Deux mains pâles s’abattent sur mon pupitre. Je relève la tête et vois Kimi, ses cheveux noirs retombant sur ses épaules. Elle me fixe avec intensité.
- Qui est Ambre ? Ce n’est pas une professeure dans cette école, n’est-ce pas ?
- Non, et alors ? Hyuk n’a pas le droit de prendre des cours en dehors de l’école ?
- Et de quoi prend-il des cours, alors que les seules choses à enseigner sont apprises dans cet établissement ?
Kimi regarde Dahlia avec un air suspicieux, ses yeux brillants d’une curiosité qu’elle ne cache même plus.
- Vous ne me ferez pas croire qu’il prend des cours particuliers, dit-elle, son ton acerbe. Et si tu oses me mentir une nouvelle fois, je vais creuser plus profondément. Je finis toujours par découvrir la vérité.
Je me redresse sur ma chaise, sentant une nouvelle vague de douleur dans mes côtes. Kimi esquisse un sourire moqueur avant de se recentrer sur Dahlia.
- Faites attention à vous.
Elle tourne les talons et rejoint Haru, qui vient de pénétrer dans la salle.
* * *
Ambre porte une robe verte accordée à ses yeux émeraudes. Elle paraît si jeune, si belle, que je n’aurai jamais dit qu’elle avait la trentaine.
- Le dernier point est un des plus importants, Hyuk, déclare-t’elle en faisant tournoyer sa jupe.
Elle me sonde quelques instants avant d’enchaîner :
- Aujourd’hui, je vais te parler de la formation de l’héritier. Comment éduquer ton enfant pour qu’il reprenne le flambeau et gère le royaume – pardon, la cité – comme tu le faisais.
Voyant que je ne réagis pas, la princesse claque ses ongles teintés d’un rouge grenade sur ma table :
- Écris ce que je dis et sois attentif.
Je relève la tête vers Ambre et fais mine d’être absorbé par ce qu’elle m’explique.
- Pour former ton héritier, tu dois l’éduquer avec tes valeurs et tes principes dès sa naissance. Tu dois lui inculquer ton savoir, ton point de vue et tes opinions. Tu dois être présent à ses côtés, ne pas passer une journée sans lui parler, sans le remodeler à ta façon. Tu sais comment ça se finit, sinon ?
Je secoue négativement la tête.
- Regarde ce qu’est devenu Hyujin.

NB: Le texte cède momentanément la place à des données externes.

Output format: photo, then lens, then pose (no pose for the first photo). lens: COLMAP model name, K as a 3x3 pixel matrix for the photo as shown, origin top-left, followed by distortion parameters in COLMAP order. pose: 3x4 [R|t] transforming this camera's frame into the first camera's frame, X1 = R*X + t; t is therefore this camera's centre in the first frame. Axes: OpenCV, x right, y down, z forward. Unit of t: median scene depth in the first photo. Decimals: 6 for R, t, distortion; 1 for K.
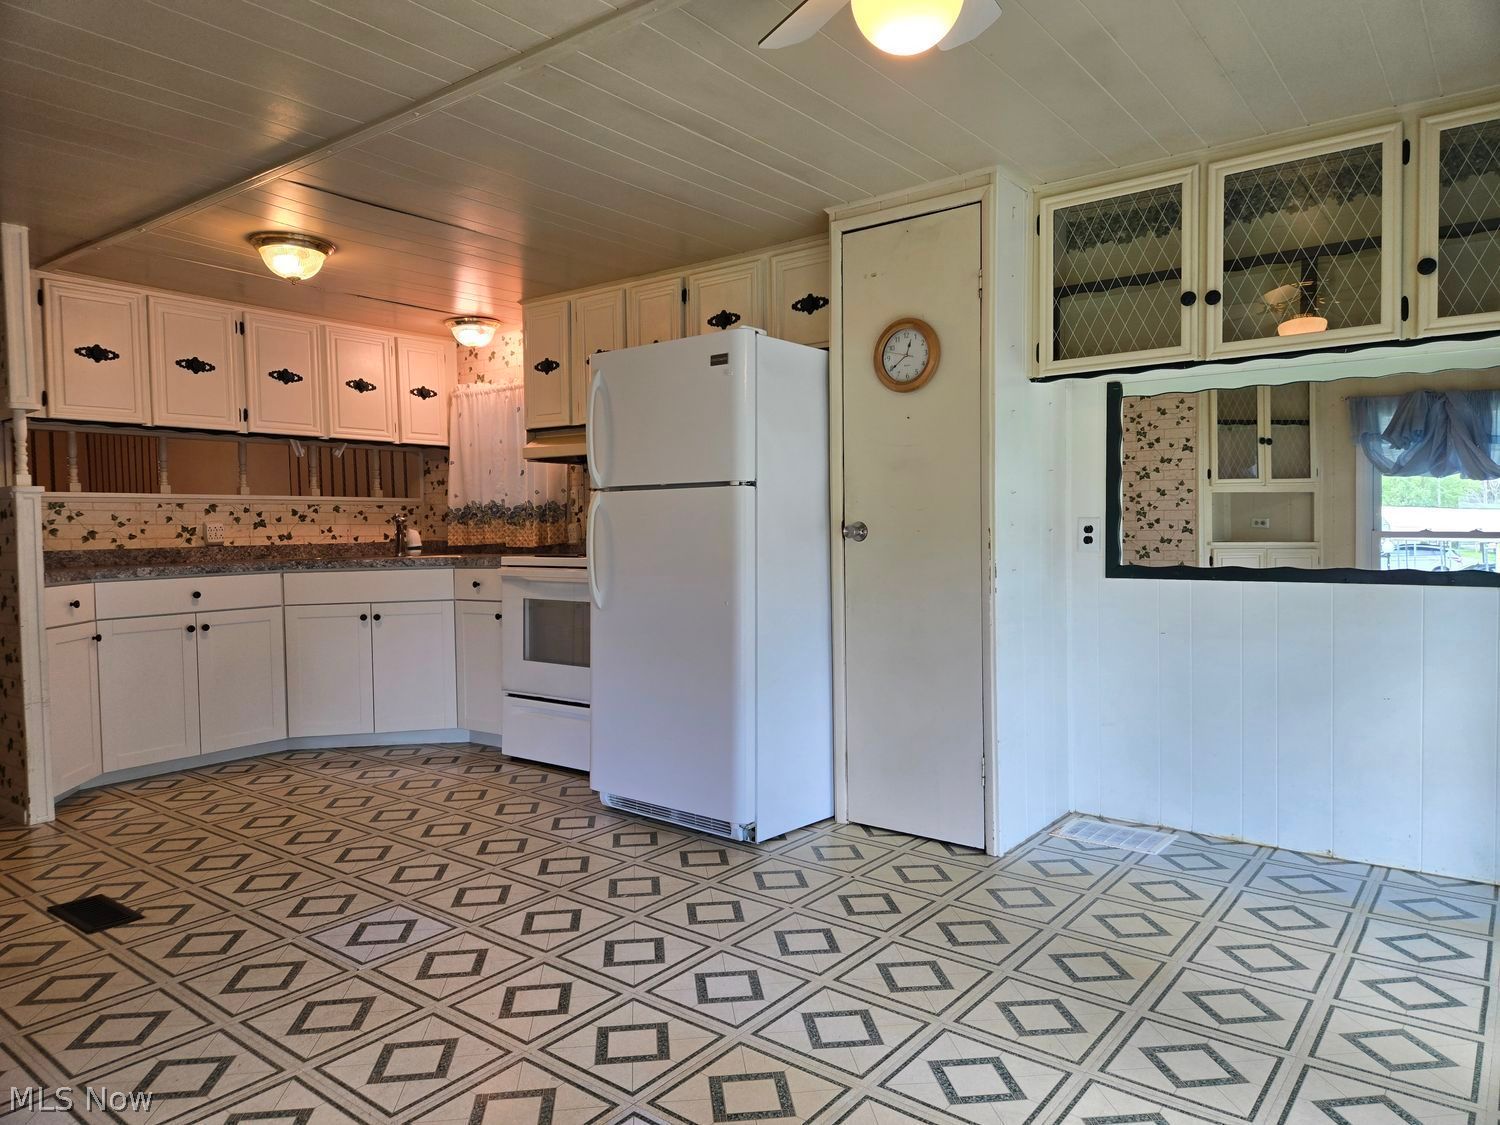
lens RADIAL K [[996.3, 0, 753.2], [0, 996.3, 567.9], [0, 0, 1]] dist [0.068166, -0.057214]
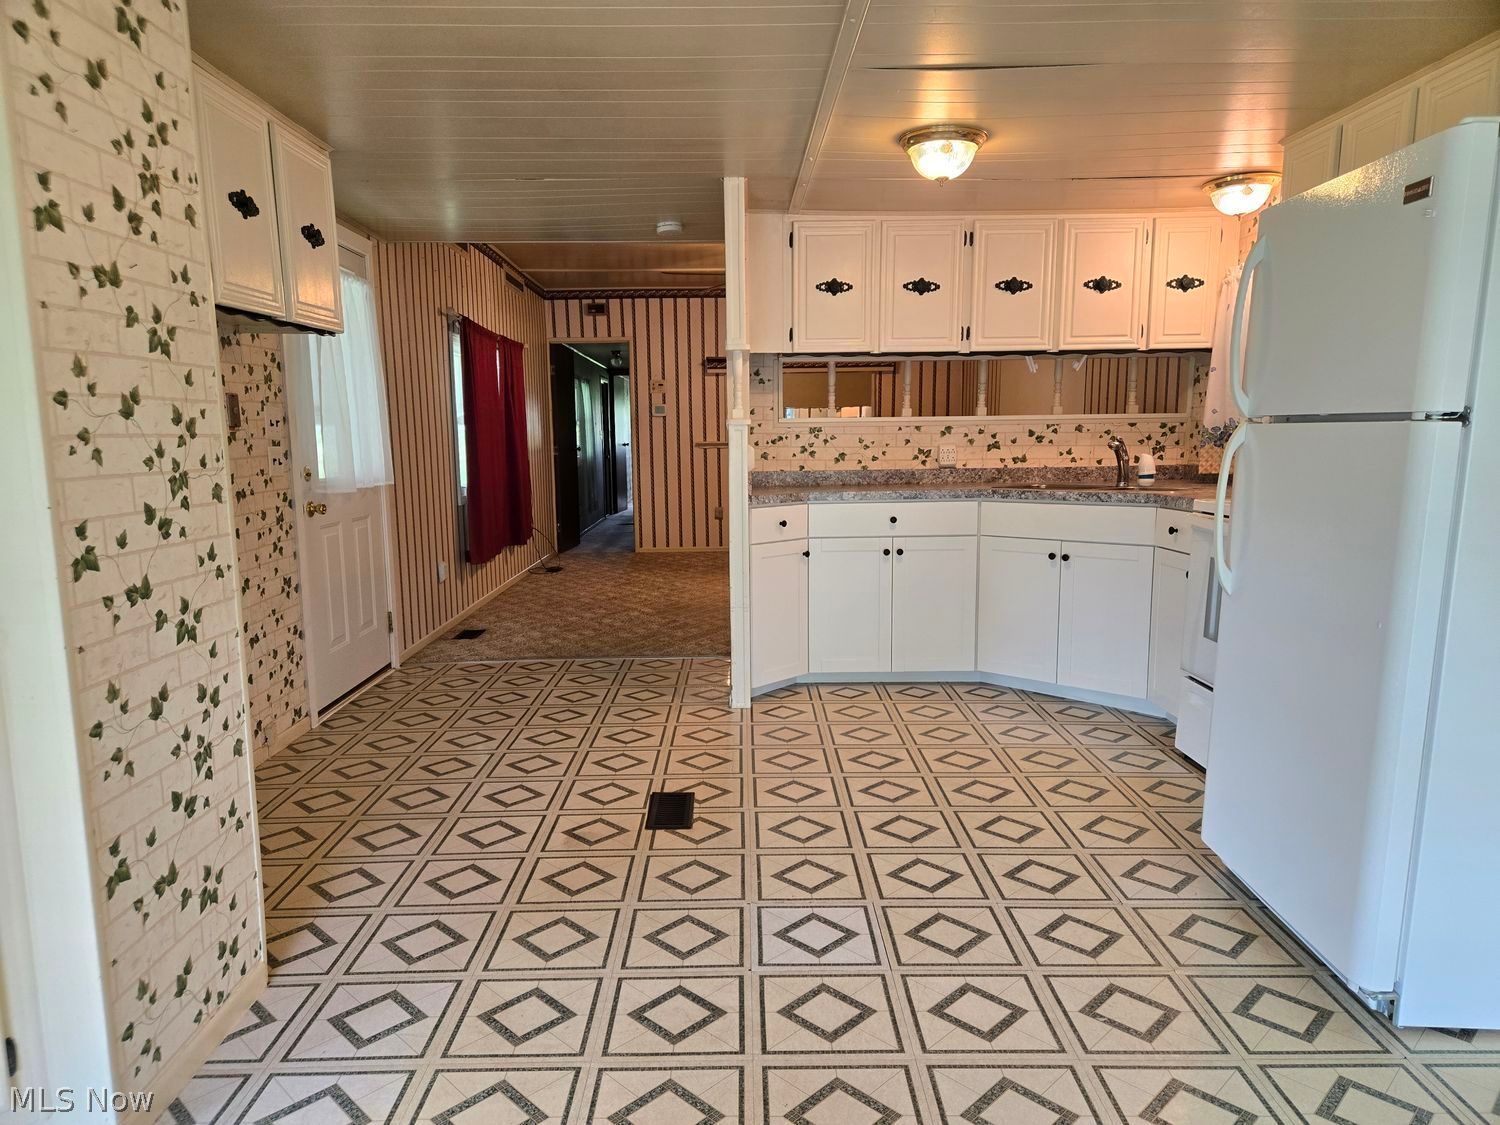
lens RADIAL K [[996.3, 0, 732.1], [0, 996.3, 588.4], [0, 0, 1]] dist [0.068166, -0.057214]
pose [[0.612978, 0.131053, -0.779155, 0.136945], [-0.034007, 0.989610, 0.139697, -0.037522], [0.789368, -0.059135, 0.611066, 0.230796]]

Ses parents n’étaient pas présents pour lui, c’était un mauvais garçon, et il a fini par les trahir. C’est ce que tu veux, Hyuk ?
Le regard de la princesse est froid, comme si elle était énervée contre mon demi-frère qu’elle ne connaît pourtant pas. Je réponds négativement à sa question.
- Alors fais attention à tout ça. Et choisis bien ton épouse. Pas une fille stupide comme Aria qui n’est pas en mesure de gérer une cité. Hyujin était pourtant si intelligent. Comme quoi, l’amour rend aveugle. Ne tombe pas amoureux de n’importe qui, ton demi-frère n’est pas un modèle à suivre.
Je ne comptais pas me marier, mais il semblerait qu’il le faut. J’aurai le temps de me trouver une femme après avoir détrôné Hyujin et Aria, de toute façon. Ce n’est pas ma priorité.
- D’accord.
Ambre me parle encore pendant des heures de comment éduquer mon enfant, avant de me faire sortir de la salle en me répétant de faire attention.